_WHAT YOU SHOULD DO_. Leave the pictures out and print, word for word, the lines below from the one with "Televisores LCD" through the final line.
===== DATA TO EXAMINE =====
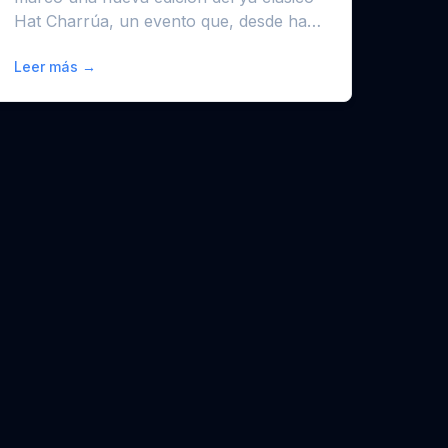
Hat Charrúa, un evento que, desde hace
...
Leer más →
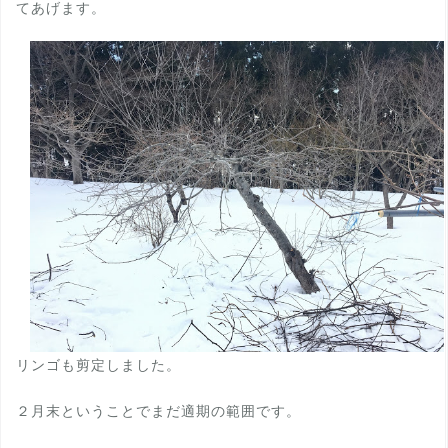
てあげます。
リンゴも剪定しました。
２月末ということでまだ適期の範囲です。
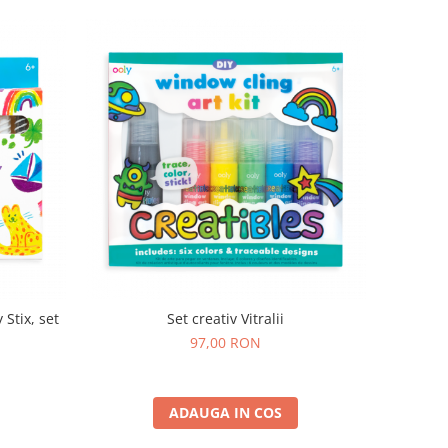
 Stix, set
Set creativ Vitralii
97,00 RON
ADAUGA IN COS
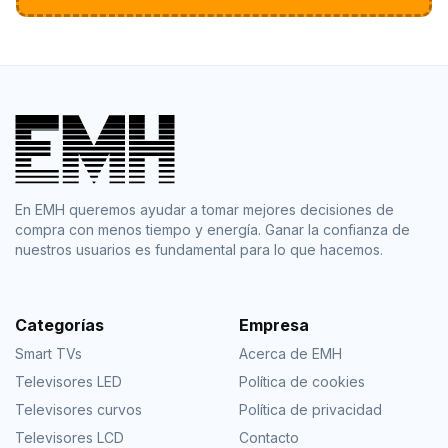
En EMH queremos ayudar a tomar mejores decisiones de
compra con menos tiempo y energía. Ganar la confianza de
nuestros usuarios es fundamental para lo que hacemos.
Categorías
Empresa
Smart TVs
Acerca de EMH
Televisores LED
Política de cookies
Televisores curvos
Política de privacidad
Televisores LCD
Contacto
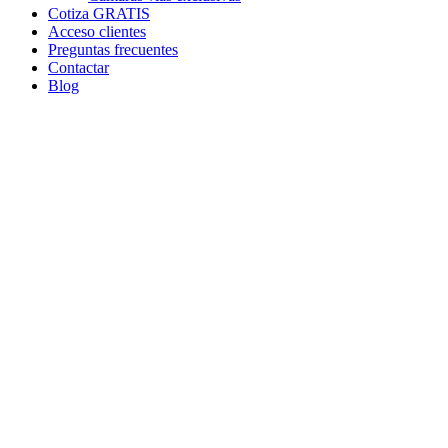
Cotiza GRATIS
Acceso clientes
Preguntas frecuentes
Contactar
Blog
=====
_EXERCISE RESULT_.
Televisores LCD
Contacto
Cotiza GRATIS
Acceso clientes
Preguntas frecuentes
Contactar
Blog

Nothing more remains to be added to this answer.